Dataset extract START

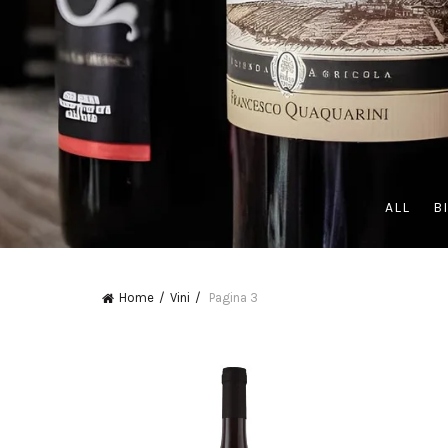
ALL
B
Home
Vini
Pagina 3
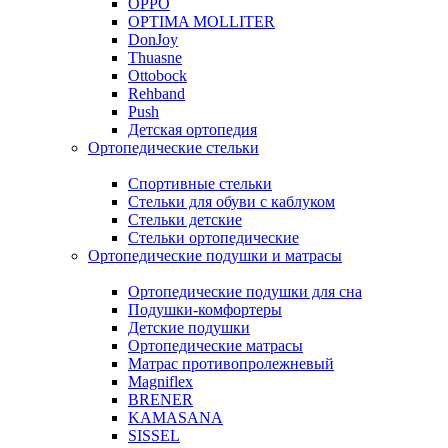
OPPO
OPTIMA MOLLITER
DonJoy
Thuasne
Ottobock
Rehband
Push
Детская ортопедия
Ортопедические стельки
Спортивные стельки
Стельки для обуви с каблуком
Стельки детские
Стельки ортопедические
Ортопедические подушки и матрасы
Ортопедические подушки для сна
Подушки-комфортеры
Детские подушки
Ортопедические матрасы
Матрас противопролежневый
Magniflex
BRENER
KAMASANA
SISSEL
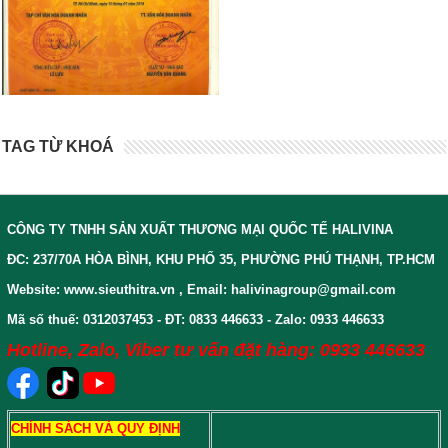
TAG TỪ KHOÁ
CÔNG TY TNHH SẢN XUẤT THƯƠNG MẠI QUỐC TẾ HALIVINA
ĐC: 237/70A HÒA BÌNH, KHU PHỐ 35, PHƯỜNG PHÚ THẠNH, TP.HCM
Website: www.sieuthitra.vn , Email: halivinagroup@gmail.com
Mã số thuế: 0312037453 - ĐT: 0833 446633 - Zalo: 0933 446633
Hotline, Zalo, Viber tư vấn đặt hàng: 0933 446633
CHÍNH SÁCH VÀ QUY ĐỊNH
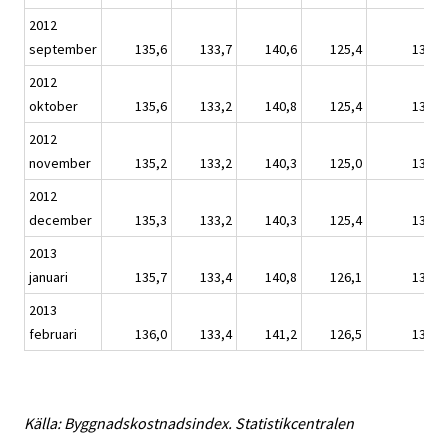
2012
september
135,6
133,7
140,6
125,4
134,8
2012
oktober
135,6
133,2
140,8
125,4
134,6
2012
november
135,2
133,2
140,3
125,0
134,5
2012
december
135,3
133,2
140,3
125,4
134,4
2013
januari
135,7
133,4
140,8
126,1
134,9
2013
februari
136,0
133,4
141,2
126,5
135,1
Källa: Byggnadskostnadsindex. Statistikcentralen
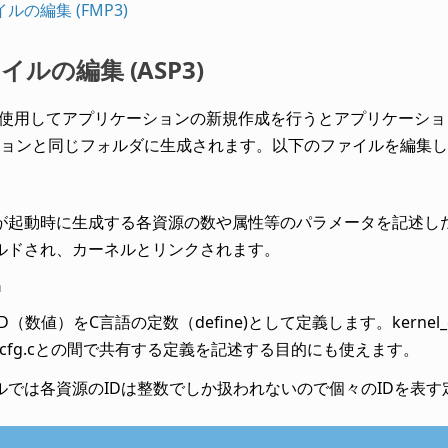
ルの編集 (FMP3)
ルの編集 (ASP3)
IDEを使用してアプリケーションの新規作成を行うとアプリケー
ョンと同じフォルダに生成されます。以下のファイルを編集し
が起動時に生成する各資源の数や属性等のパラメータを記述し
ルドされ、カーネルとリンクされます。
h
D（数値）をC言語の定数（define)として定義します。kernel_
el_cfg.cとの間で共有する定義を記述する目的にも使えます。
ルでは各資源のIDは整数でしか扱われないので個々のIDを表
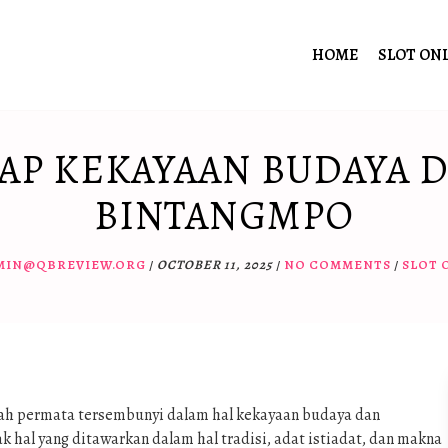
HOME
SLOT ON
P KEKAYAAN BUDAYA D
BINTANGMPO
MIN@QBREVIEW.ORG
/
OCTOBER 11, 2025
/
NO COMMENTS
/
SLOT 
alah permata tersembunyi dalam hal kekayaan budaya dan
k hal yang ditawarkan dalam hal tradisi, adat istiadat, dan makna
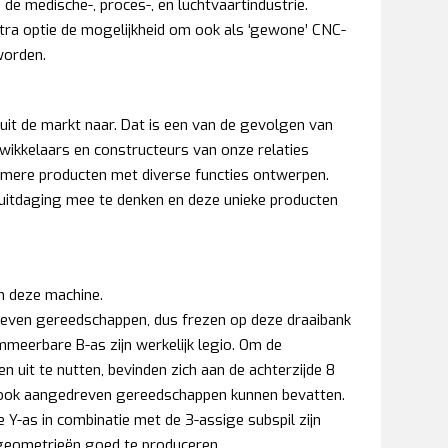
de medische-, proces-, en luchtvaartindustrie.
tra optie de mogelijkheid om ook als ‘gewone’ CNC-
worden.
uit de markt naar. Dat is een van de gevolgen van
ikkelaars en constructeurs van onze relaties
mmere producten met diverse functies ontwerpen.
uitdaging mee te denken en deze unieke producten
 in deze machine.
even gereedschappen, dus frezen op deze draaibank
mmeerbare B-as zijn werkelijk legio. Om de
 uit te nutten, bevinden zich aan de achterzijde 8
ook aangedreven gereedschappen kunnen bevatten.
-as in combinatie met de 3-assige subspil zijn
eometrieën goed te produceren.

Dataset extract END

Work task: Tally the lines of the entries that carry the word "Zalo" and say only that number.

Reply: 2